Le premier qui eut l’idée d’étendre à la clientèle privée ce mode de fonctionnement a été vraiment mal inspiré. Faire croire qu’en achetant le vin très tôt, avant même qu’il soit mis en bouteille, on pouvait le payer moins cher est moralement inadmissible. Cette clientèle de particuliers ne peut pas savoir à quoi le vin ressemble. Et même si elle peut déguster l’esquisse que représente un vin après quelques semaines d’élevage, elle n’a pas la compétence nécessaire pour imaginer sa forme définitive et juger de la concordance entre cet échantillon précoce et ce que sera le vin dans sa bouteille définitive. Elle laisse ce soin à la merci des experts autoproclamés, eux même plus ou moins bien formés pour ce rôle, qui parfois assurent leur succès par la démagogie de leurs jugements et d’une note chiffrée qui fait tourner les têtes en s’approchant trop souvent du mythique 100 sur 100. Dans les faits, le public voit bien qu’il n’est pas toujours gagnant et même de plus en plus souvent perdant, retrouvant parfois cinq ans plus tard dans certains circuits de distribution le vin qu’il a acheté au même prix ou presque en primeur.

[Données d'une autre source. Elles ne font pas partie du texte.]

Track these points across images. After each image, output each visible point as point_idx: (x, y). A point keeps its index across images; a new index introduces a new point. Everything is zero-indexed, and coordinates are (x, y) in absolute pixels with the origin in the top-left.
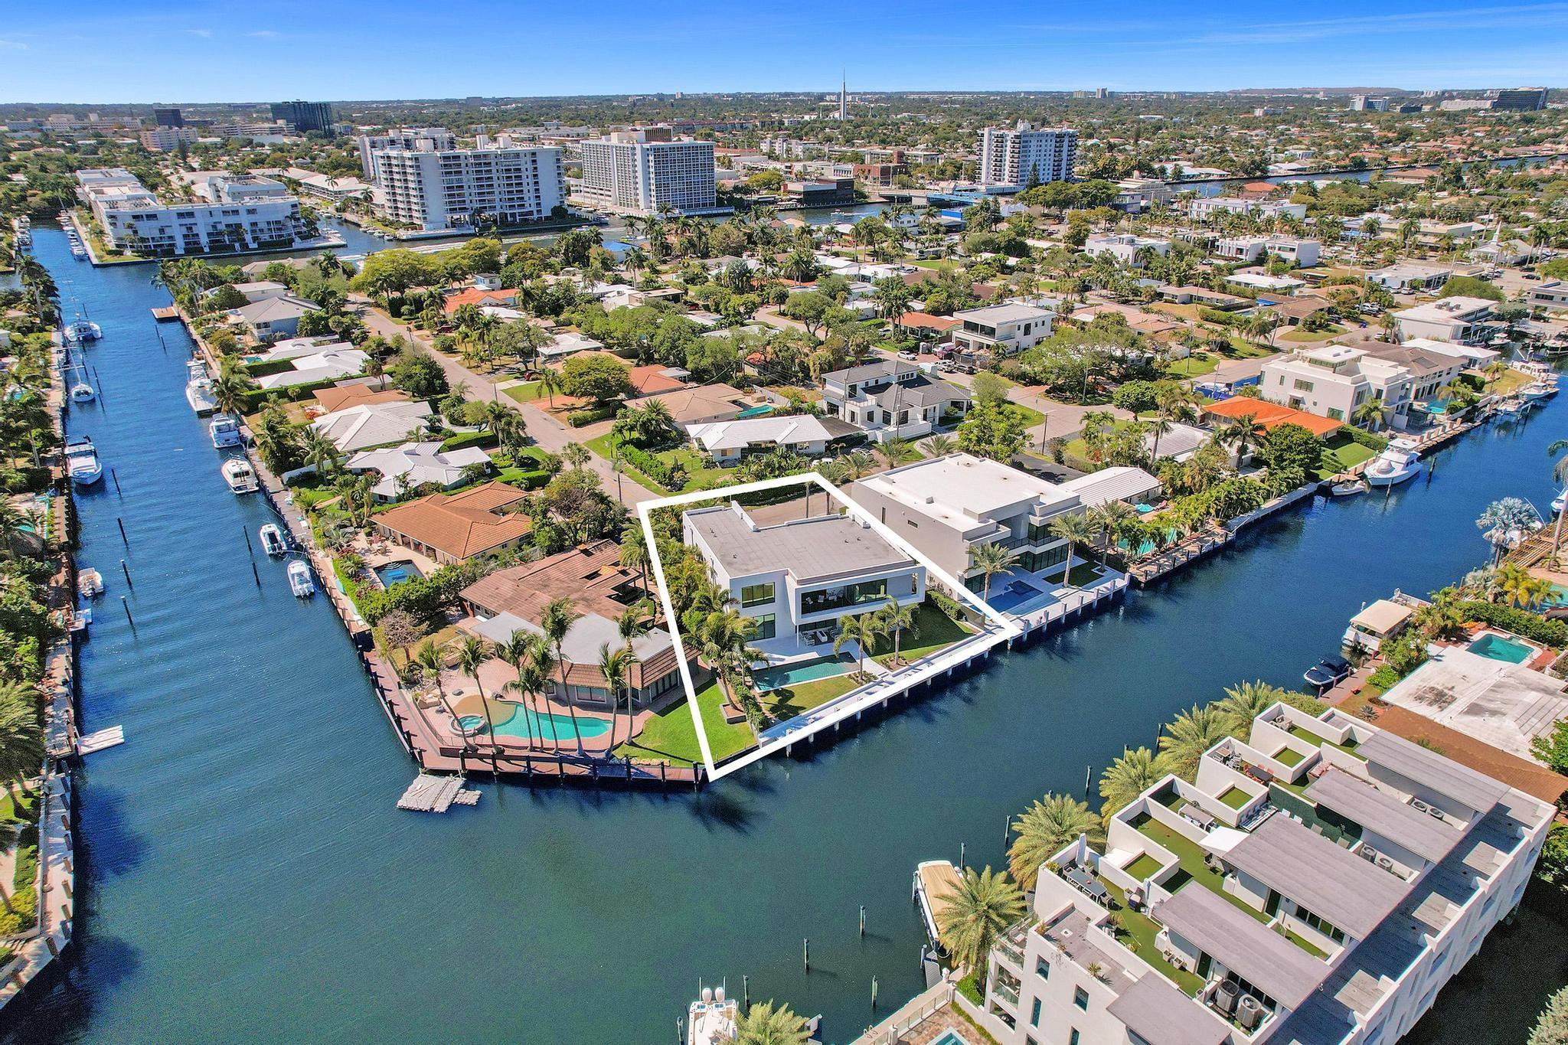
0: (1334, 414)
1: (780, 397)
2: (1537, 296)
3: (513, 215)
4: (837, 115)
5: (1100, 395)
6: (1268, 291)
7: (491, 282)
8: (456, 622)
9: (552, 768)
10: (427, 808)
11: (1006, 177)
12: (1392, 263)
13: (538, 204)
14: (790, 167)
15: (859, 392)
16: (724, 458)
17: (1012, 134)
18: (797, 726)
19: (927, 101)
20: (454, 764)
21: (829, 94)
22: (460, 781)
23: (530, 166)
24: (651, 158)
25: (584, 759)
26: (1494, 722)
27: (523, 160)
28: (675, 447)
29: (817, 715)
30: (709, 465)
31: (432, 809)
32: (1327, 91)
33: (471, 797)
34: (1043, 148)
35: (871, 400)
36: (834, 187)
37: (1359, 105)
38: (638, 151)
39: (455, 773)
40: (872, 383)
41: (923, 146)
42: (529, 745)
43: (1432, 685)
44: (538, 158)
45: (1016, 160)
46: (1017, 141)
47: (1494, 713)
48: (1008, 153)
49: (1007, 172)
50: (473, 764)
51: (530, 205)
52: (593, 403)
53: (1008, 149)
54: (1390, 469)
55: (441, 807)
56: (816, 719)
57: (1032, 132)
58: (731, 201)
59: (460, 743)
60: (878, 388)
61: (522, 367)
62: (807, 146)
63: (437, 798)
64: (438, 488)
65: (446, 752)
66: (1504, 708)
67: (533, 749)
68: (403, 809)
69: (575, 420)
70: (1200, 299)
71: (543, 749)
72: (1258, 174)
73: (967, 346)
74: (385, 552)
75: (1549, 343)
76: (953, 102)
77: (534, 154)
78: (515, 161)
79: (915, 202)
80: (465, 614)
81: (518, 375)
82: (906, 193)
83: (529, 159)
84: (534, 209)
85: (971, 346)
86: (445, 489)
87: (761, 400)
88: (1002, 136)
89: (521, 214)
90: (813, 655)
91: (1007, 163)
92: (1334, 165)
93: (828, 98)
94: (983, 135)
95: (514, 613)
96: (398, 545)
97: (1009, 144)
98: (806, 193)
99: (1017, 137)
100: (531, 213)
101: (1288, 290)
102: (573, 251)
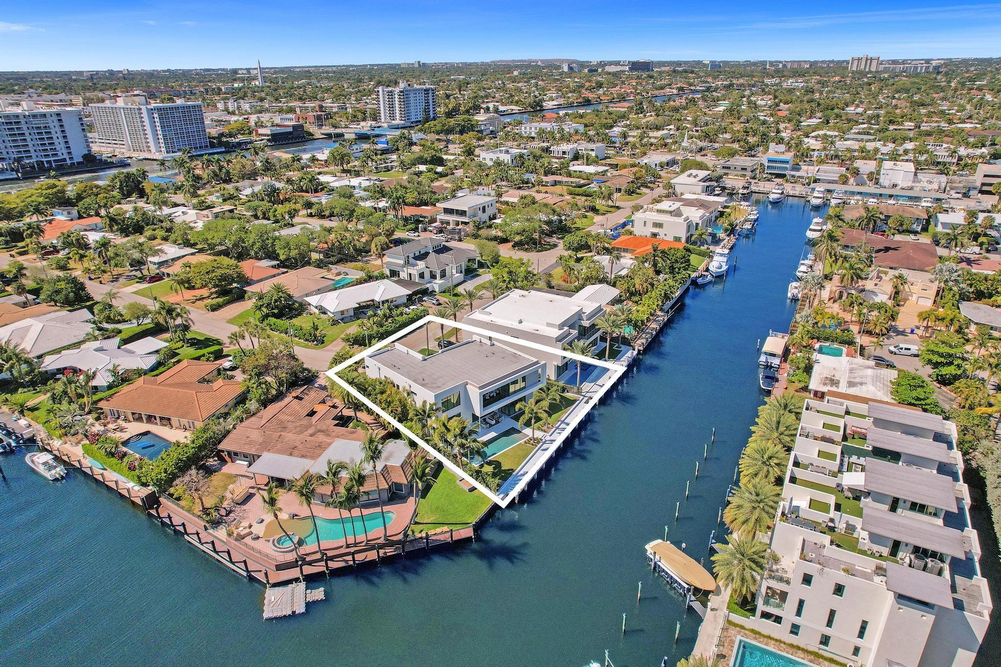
0: (677, 239)
1: (353, 272)
2: (723, 167)
3: (48, 162)
4: (257, 83)
5: (545, 245)
6: (595, 174)
7: (69, 213)
8: (220, 469)
9: (372, 555)
10: (290, 613)
11: (398, 117)
12: (645, 154)
13: (69, 153)
14: (247, 119)
15: (412, 260)
16: (343, 316)
17: (397, 90)
18: (516, 483)
19: (309, 72)
20: (295, 573)
21: (241, 69)
22: (302, 585)
23: (57, 124)
24: (156, 115)
25: (390, 543)
26: (864, 387)
27: (49, 119)
28: (300, 314)
29: (522, 472)
30: (335, 323)
31: (294, 612)
32: (542, 61)
33: (318, 594)
34: (418, 98)
35: (421, 264)
36: (291, 129)
37: (566, 69)
38: (144, 111)
39: (297, 580)
40: (417, 254)
41: (329, 101)
42: (345, 544)
43: (825, 376)
44: (63, 118)
45: (403, 106)
46: (402, 94)
47: (861, 384)
48: (397, 102)
49: (398, 115)
50: (308, 570)
51: (62, 153)
52: (216, 292)
53: (397, 99)
54: (721, 267)
55: (300, 609)
56: (523, 475)
57: (409, 88)
58: (221, 144)
59: (291, 557)
60: (422, 256)
61: (138, 274)
62: (252, 104)
63: (292, 603)
64: (140, 373)
65: (280, 567)
66: (864, 380)
67: (348, 546)
68: (270, 620)
69: (211, 306)
70: (560, 182)
71: (356, 544)
72: (538, 108)
73: (448, 223)
74: (122, 430)
75: (741, 191)
76: (327, 72)
77: (58, 115)
78: (43, 120)
79: (347, 136)
80: (223, 461)
81: (138, 280)
82: (338, 131)
83: (55, 118)
84: (66, 156)
85: (451, 223)
86: (145, 373)
87: (338, 274)
88: (391, 92)
89: (55, 161)
90: (493, 434)
91: (397, 108)
92: (575, 101)
93: (240, 72)
94: (378, 91)
95: (273, 452)
96: (130, 421)
97: (396, 96)
98: (273, 135)
99: (401, 92)
100: (65, 160)
101: (604, 173)
102: (127, 186)
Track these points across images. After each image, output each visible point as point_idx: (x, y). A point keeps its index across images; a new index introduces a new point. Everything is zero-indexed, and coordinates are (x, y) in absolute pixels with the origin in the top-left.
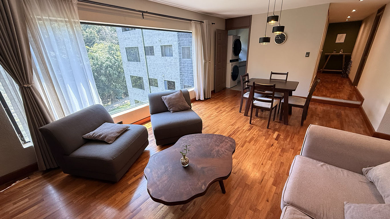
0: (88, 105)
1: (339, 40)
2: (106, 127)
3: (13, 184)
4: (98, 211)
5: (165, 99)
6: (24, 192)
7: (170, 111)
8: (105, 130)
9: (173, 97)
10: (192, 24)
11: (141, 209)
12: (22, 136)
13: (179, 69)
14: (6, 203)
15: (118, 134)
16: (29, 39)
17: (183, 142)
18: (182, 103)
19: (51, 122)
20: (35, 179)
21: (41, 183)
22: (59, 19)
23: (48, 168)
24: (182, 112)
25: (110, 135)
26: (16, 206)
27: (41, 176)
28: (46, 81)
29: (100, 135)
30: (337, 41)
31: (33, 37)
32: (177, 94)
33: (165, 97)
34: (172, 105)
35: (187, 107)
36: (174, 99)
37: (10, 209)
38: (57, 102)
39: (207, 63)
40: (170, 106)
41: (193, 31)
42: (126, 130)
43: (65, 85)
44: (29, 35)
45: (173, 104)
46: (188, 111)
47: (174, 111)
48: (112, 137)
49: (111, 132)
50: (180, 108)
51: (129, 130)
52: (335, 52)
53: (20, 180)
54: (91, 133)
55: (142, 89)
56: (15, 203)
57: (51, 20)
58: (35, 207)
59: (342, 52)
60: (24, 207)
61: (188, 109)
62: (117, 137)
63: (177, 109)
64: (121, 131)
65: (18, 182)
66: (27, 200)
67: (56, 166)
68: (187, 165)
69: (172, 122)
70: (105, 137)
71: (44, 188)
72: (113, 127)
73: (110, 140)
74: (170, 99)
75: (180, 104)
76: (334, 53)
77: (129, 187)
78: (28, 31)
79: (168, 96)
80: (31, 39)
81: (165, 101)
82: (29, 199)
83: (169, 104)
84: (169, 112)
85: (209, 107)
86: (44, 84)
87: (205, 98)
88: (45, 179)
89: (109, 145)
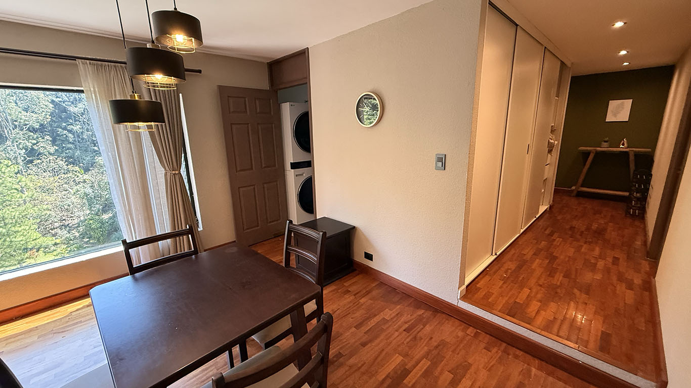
1: (615, 115)
30: (610, 118)
52: (605, 144)
59: (626, 145)
76: (605, 148)
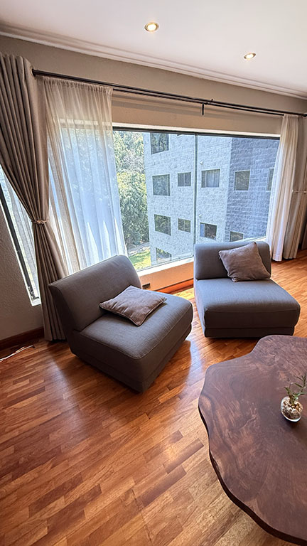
0: (109, 256)
2: (132, 295)
3: (18, 351)
4: (113, 442)
5: (226, 256)
6: (26, 367)
7: (231, 279)
8: (132, 301)
9: (241, 254)
10: (283, 120)
11: (183, 473)
12: (32, 290)
13: (226, 206)
14: (6, 378)
15: (149, 311)
16: (49, 153)
17: (268, 351)
18: (255, 266)
19: (64, 276)
20: (40, 350)
21: (45, 358)
22: (87, 123)
23: (55, 338)
24: (253, 282)
25: (137, 311)
26: (15, 387)
27: (46, 348)
28: (62, 216)
29: (124, 308)
31: (54, 150)
32: (247, 250)
33: (224, 252)
34: (236, 268)
35: (265, 275)
36: (242, 257)
37: (9, 390)
38: (72, 247)
39: (300, 195)
40: (233, 270)
41: (282, 134)
42: (160, 305)
43: (84, 223)
44: (49, 148)
45: (239, 267)
46: (265, 282)
47: (239, 280)
48: (141, 316)
49: (140, 305)
50: (251, 274)
51: (166, 304)
53: (26, 346)
54: (111, 301)
55: (167, 233)
56: (15, 383)
57: (76, 126)
58: (34, 398)
60: (22, 393)
61: (263, 278)
62: (148, 316)
63: (245, 277)
64: (154, 305)
65: (22, 349)
66: (27, 381)
67: (64, 339)
68: (296, 420)
69: (239, 301)
70: (131, 312)
71: (47, 368)
72: (143, 297)
73: (138, 320)
74: (234, 256)
75: (252, 267)
77: (161, 409)
78: (49, 142)
79: (230, 252)
80: (50, 154)
81: (225, 259)
82: (30, 381)
83: (230, 266)
84: (229, 280)
85: (294, 275)
86: (60, 220)
87: (283, 259)
88: (50, 354)
89: (135, 327)
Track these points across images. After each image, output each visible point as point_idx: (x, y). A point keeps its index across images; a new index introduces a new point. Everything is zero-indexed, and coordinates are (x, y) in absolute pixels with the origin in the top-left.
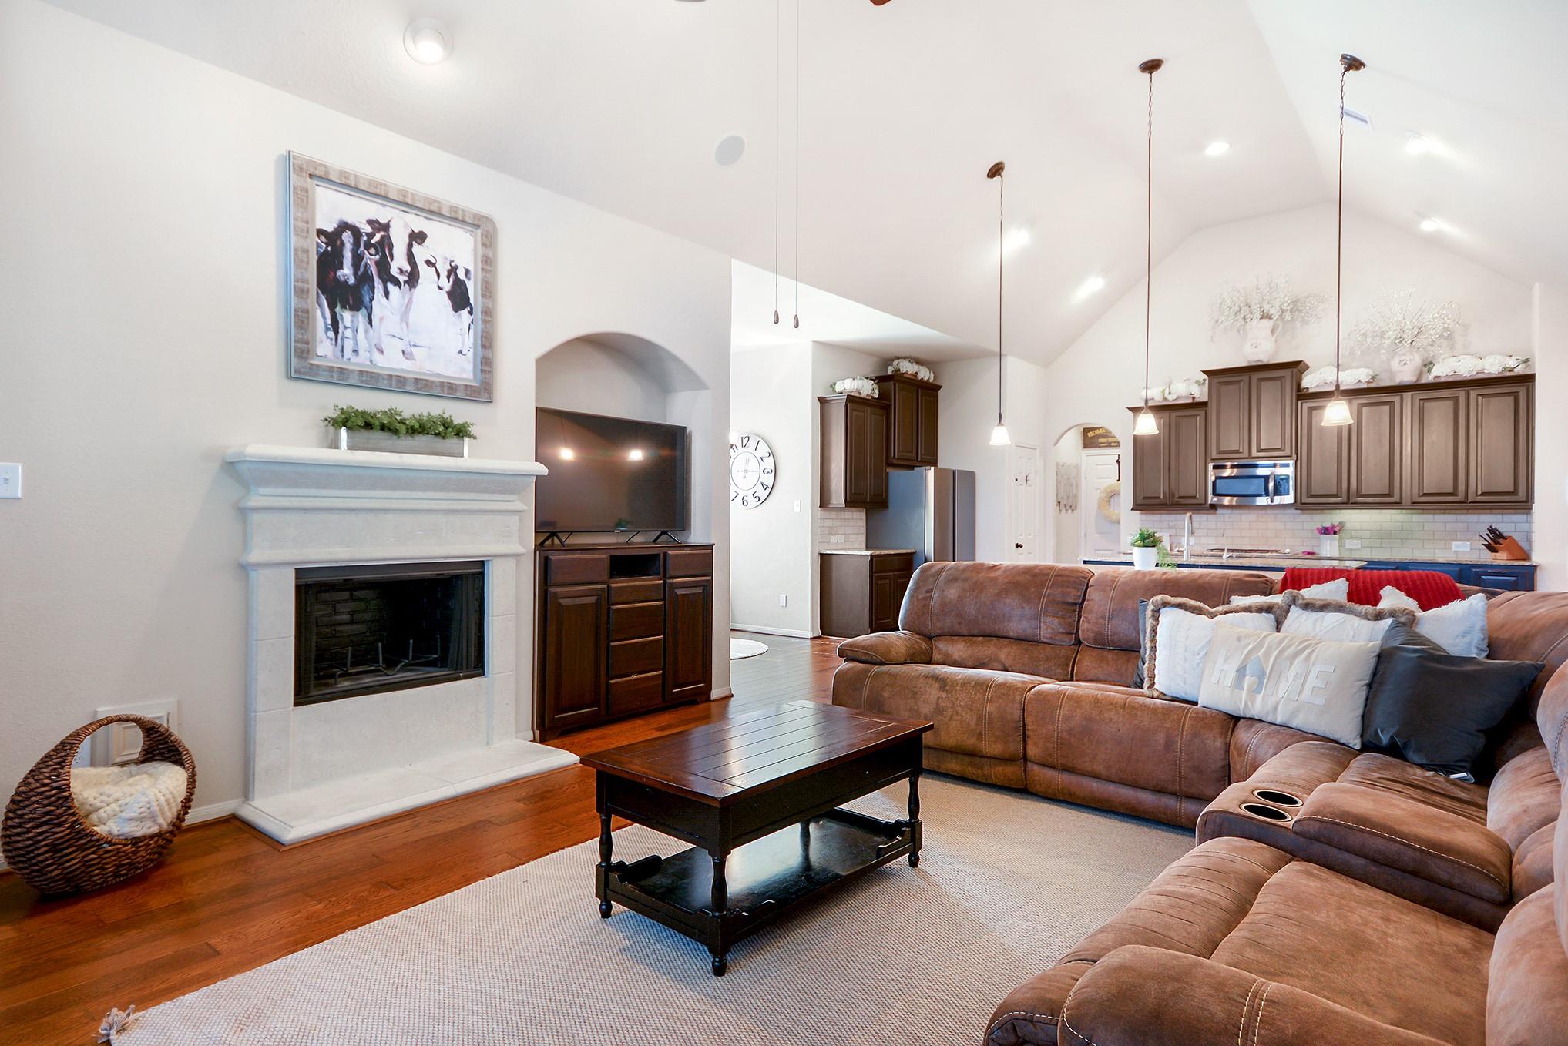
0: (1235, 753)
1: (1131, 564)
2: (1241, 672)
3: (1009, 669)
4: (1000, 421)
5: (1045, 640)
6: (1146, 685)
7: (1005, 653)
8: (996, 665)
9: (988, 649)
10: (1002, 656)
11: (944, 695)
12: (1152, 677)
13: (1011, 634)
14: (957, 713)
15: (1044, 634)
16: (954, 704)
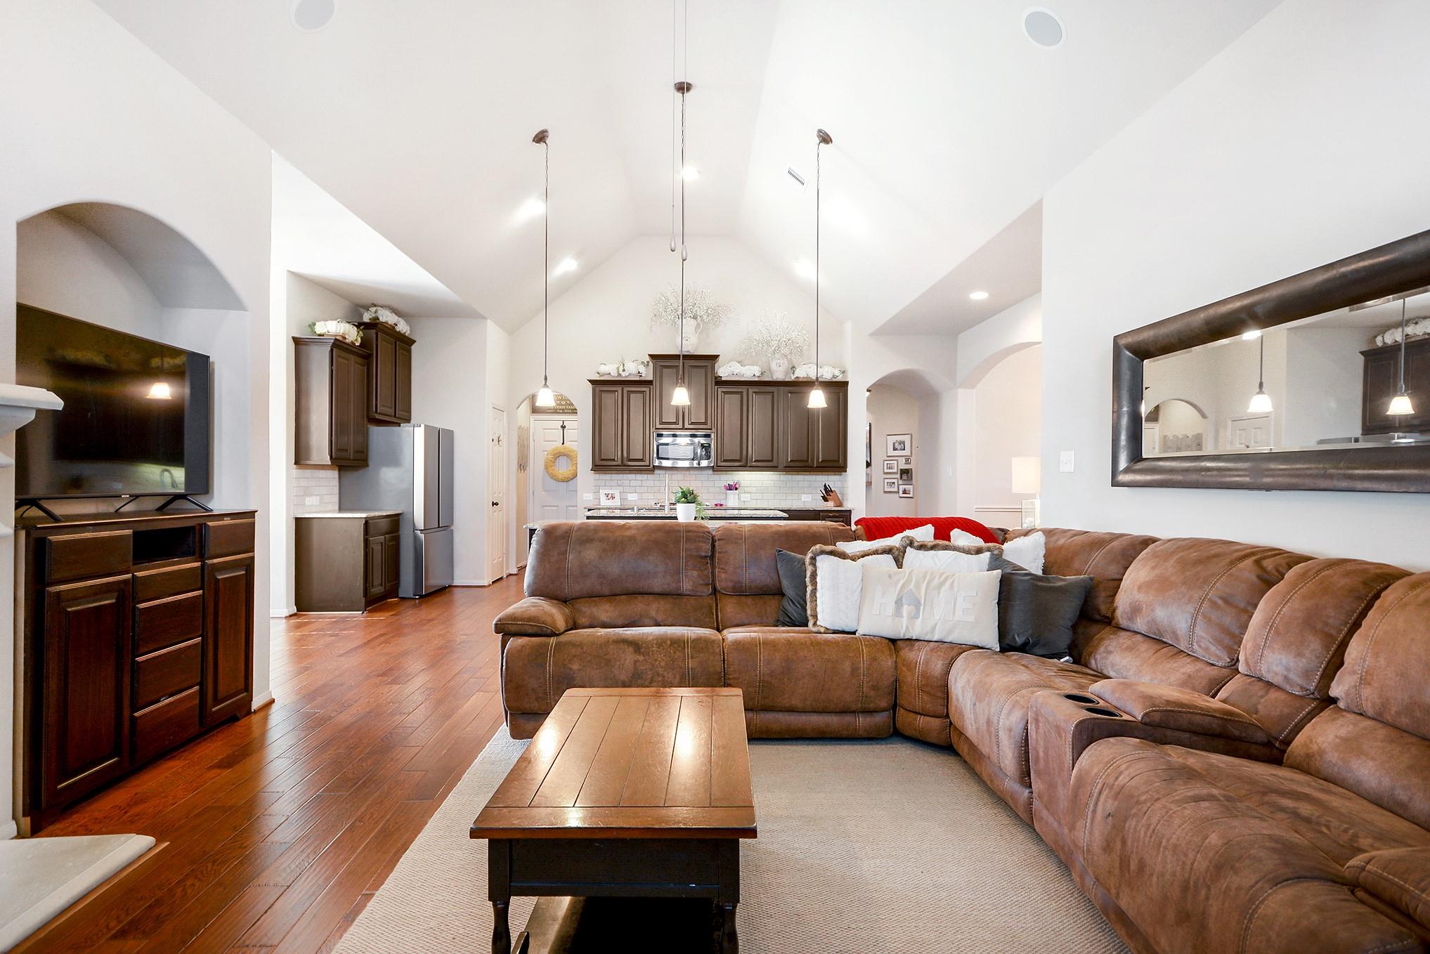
0: (904, 669)
1: (676, 518)
2: (899, 603)
3: (662, 623)
4: (546, 383)
5: (688, 593)
6: (811, 624)
7: (656, 608)
8: (647, 621)
9: (638, 606)
10: (653, 613)
11: (641, 658)
12: (815, 616)
13: (656, 590)
14: (658, 675)
15: (687, 586)
16: (653, 665)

On imagine sa frustration et sa colère. Il reporte alors sur le système, et logiquement sur le produit, ce que sa naïveté ou son appât du gain l’ont conduit à faire. Avec deux réactions possibles. Soit il cesse d’acheter des vins de Bordeaux, en accusant les producteurs de préférer le commerce à l’agriculture et l’argent à la qualité et la typicité du produit, soit il décide que les marques les plus célèbres sont des moyens de gérer son patrimoine. Il devient alors lui-même grand spéculateur, achète les vins célèbres comme on achèterait des actions d’entreprises performantes, surtout pas pour les boire, même comme lot de consolation, mais pour les revendre et contribuer à nourrir une spéculation qui explique les écarts incompréhensibles de prix entre vins de qualités finalement assez proches.
Des fonds bancaires gèrent même de plus en plus cette spéculation. Elle déshonore le produit agricole le plus artiste et le plus estimable, destiné à être bu. Et elle le fait devenir le support de l’amour propre de riches acheteurs venus de pays leur permettant de multiplier leur niveau de vie, par rapport au nôtre, ou le support de l’inquiétude d’une catégorie sociale qui place en lui un espoir de maintien ou d’augmentation de son statut.